Boyut ve soyut sonrası olmak üzere iki dönem altında biçimlenen sanatı akademi merkezli sanat görüşlerine karşıt bir seçenek üzerinde kimliğini oluşturan sanatçının 2001 yılında Evin Sanat Galerisi tarafından resimlerinin yer aldığı koleksiyonlar tespit edilerek görselleri arşivledi. Projenin devamı olarak, 1504 resimden oluşan "Dünden Yarına Nuri İyem" Retrospektif sergisi açılan ve sergiye gelen tüm yapıtların yer aldığı iki ciltlik kitabı yayımlanan sanatçı, Ulus'taki evinde 90 yaşında 18 Haziran 2005 tarihinde vefat etti.
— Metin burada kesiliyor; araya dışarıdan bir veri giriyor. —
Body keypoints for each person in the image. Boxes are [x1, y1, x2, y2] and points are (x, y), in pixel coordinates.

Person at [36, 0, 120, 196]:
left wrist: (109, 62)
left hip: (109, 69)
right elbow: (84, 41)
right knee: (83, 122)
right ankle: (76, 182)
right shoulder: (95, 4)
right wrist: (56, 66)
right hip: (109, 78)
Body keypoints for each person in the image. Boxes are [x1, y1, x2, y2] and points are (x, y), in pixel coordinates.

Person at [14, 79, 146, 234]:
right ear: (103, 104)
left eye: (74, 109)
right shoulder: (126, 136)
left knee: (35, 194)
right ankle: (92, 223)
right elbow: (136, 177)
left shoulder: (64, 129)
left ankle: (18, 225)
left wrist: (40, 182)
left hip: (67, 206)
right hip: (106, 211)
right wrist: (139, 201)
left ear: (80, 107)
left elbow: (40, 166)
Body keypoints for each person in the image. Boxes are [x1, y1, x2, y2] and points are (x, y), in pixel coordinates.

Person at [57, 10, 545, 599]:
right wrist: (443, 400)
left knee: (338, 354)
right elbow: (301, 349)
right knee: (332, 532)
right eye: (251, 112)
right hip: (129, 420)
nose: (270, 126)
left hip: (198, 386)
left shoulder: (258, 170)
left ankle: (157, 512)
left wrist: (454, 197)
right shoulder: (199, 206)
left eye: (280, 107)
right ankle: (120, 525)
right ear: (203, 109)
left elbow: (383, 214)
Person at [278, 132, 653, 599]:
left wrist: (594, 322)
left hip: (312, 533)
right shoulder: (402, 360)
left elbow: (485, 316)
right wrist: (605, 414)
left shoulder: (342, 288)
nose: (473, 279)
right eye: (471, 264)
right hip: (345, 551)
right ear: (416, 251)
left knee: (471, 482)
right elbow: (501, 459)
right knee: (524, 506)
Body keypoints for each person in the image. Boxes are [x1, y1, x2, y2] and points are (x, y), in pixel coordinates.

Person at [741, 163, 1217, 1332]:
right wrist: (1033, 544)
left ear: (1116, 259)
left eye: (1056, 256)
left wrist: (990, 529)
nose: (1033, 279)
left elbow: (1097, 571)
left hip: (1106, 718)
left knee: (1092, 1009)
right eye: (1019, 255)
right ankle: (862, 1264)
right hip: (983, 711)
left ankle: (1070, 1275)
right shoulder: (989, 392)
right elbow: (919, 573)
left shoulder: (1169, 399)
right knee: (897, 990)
Zincirlikuyu Mezarlığı'nda toprağa verilen sanatçının, aralarında kendisi gibi sanatçı eşi ve hayat arkadaşı Nasip İyem'in de bulunduğu cenaze törenine katılanların yakalarına, sanatçıyı "Anadolu Kadınları" temalı bir tablosunun önünde gösteren fotoğrafı takıldı.
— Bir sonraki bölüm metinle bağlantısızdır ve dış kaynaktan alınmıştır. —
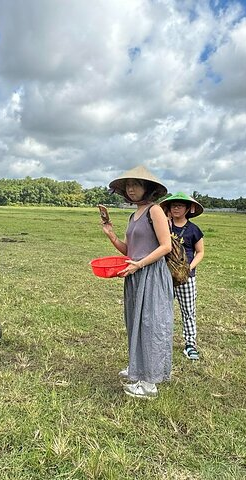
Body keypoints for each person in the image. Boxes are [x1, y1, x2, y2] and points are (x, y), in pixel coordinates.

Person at [102, 165, 174, 399]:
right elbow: (130, 250)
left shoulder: (155, 211)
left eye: (136, 184)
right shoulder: (134, 215)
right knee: (135, 322)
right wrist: (111, 234)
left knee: (151, 324)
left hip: (151, 274)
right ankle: (138, 368)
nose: (131, 189)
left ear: (148, 188)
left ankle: (150, 383)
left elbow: (166, 246)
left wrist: (139, 265)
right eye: (128, 186)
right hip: (135, 274)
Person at [159, 192, 205, 361]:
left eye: (180, 205)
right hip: (164, 277)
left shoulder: (194, 230)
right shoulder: (162, 226)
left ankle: (190, 344)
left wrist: (188, 268)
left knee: (188, 311)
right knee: (162, 310)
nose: (176, 208)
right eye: (173, 205)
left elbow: (200, 252)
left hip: (187, 278)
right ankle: (162, 342)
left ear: (188, 209)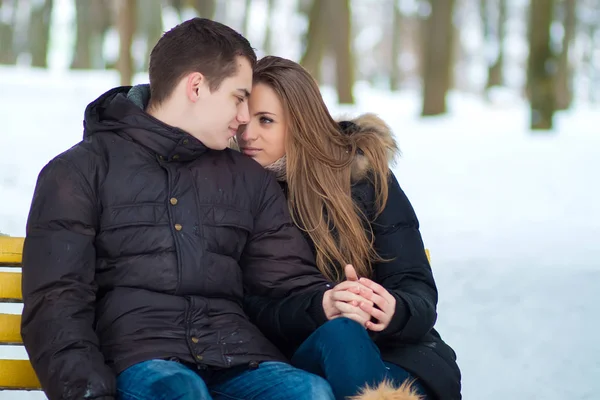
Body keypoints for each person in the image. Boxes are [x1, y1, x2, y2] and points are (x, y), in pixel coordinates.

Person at [20, 19, 346, 400]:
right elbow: (57, 303)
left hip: (238, 359)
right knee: (181, 390)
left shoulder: (248, 179)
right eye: (238, 98)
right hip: (139, 361)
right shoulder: (81, 171)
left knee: (308, 392)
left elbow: (283, 283)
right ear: (196, 87)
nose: (243, 118)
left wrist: (325, 301)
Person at [236, 56, 462, 400]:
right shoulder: (233, 193)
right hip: (303, 357)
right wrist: (322, 307)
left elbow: (415, 285)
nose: (247, 134)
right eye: (243, 119)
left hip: (397, 355)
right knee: (341, 334)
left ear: (300, 124)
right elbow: (244, 306)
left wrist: (391, 309)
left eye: (265, 120)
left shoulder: (364, 179)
KOPACAK FIRTINALARI BEKLEYEN BİR USTA
Renkten giderek arınarak, kırık beyazlardan kahverengi tonlarına açılan veya sarının çeşitli tonları içinde çoğalan kahverengiler…
Nuri İyem, Türk resim sanatında gözün delici ve benzersiz yoğunluktaki anlatım gücüne en fazla duyarlılık göstermiş ressamdır. Yaşam deneyimi, gözlem birikimi, sentezlenmiş bilgiler ve izlenimler arttıkça, bu gözlerde özellikle kadın simasının yumuşaklığı ile kontrast oluşturan kuvvetli, iri, umut ve çığlık dolu haykırışlı gözlerde ustalaşmıştır.
1960'larda ise renkten giderek arınarak, kırık beyazlardan kahverengi tonlarına açılan veya sarının çeşitli tonları içinde çoğalan kahverengiler ile soyut uygulamalar gerçekleştirmiştir. 1960'ların sonunda soyutla somutun kesiştiği ince çizgide yapıtlar yapmaya başlayan sanatçı, boya katmanlarının pütürlü dokusu ile oluşturduğu lekesel figürler ile yeniden portre tarzına yönelmiştir.
Resme olan tutkusu ile anne ve babasının ona karşı olan tutumunu kendi sözleri ile şöyle aktarır:
"Resme olan tutkum yüzünden babamdan yediğim tokatlarla , söze başlamam gerekiyor önce: Mardin'de ilkokuldaydım. Bir tatil günü evde renkli kalemlerle resim yapıyordum. O zamanlar kullandığımız renkli kalemler kalitesiz olduklarından uçları hemen kırılıyordu. Külüstür bir çakı ile kırılan uçları açmak için uğraşıyordum. Ama kalemleri yontmak çok zor oluyordu. İşte, tam bu sırada duvara gömülü dolap içinde bir kutuda duran babamın usturaları geldi, aklıma. Çoktandır o usturaları kullanmadığını da biliyordum. Ama usturaları almaya korkuyordum. Babam evde olmadığı zamanlar, berbere gittiğinde almak daha kolayıma geliyordu, tabii. Usturalarla, renkli uçları kırılıveren kalemleri daha kolay yontabiliyordum.
Yontabiliyordum ama usturaların o keskin ağızları da çabucak kırılıyordu. Resim yaptıktan sonra usturaları kutuya koyup dolaba kaldırdım. Kopacak fırtınayı bekliyordum. Şimdi bunları hatırladığımda yaşananların üzerinden sadece bir iki ay geçmiş gibi geliyor, bana. Babam dolabın kapısını açmış, elinde usturalarla önünde durmuş ve beni çağırıyordu. Yanına gittiğimde hiçbir şey söylemeden tokatları indirmeye başladı. Yeterince tokatladığına inanınca da usturaları bu hale niçin getirdiğimi sordu. Olayı olduğu gibi anlattım. Usturaları çok uzun zaman önce gördüğümü, kalemlerin uçunu açarken bu kadar kolay kırılacaklarını hiç sanmadığımı ve kendisinin de kullanmadığına göre lüzumlu olmadığını düşündüğümü söyledim. Babamın usturalarını kullanarak yaptığım resme ne oldu şimdi hatırlamıyorum. Ama resim yapmak, öylesine heyecan ve keyif verici bir şeydi işte."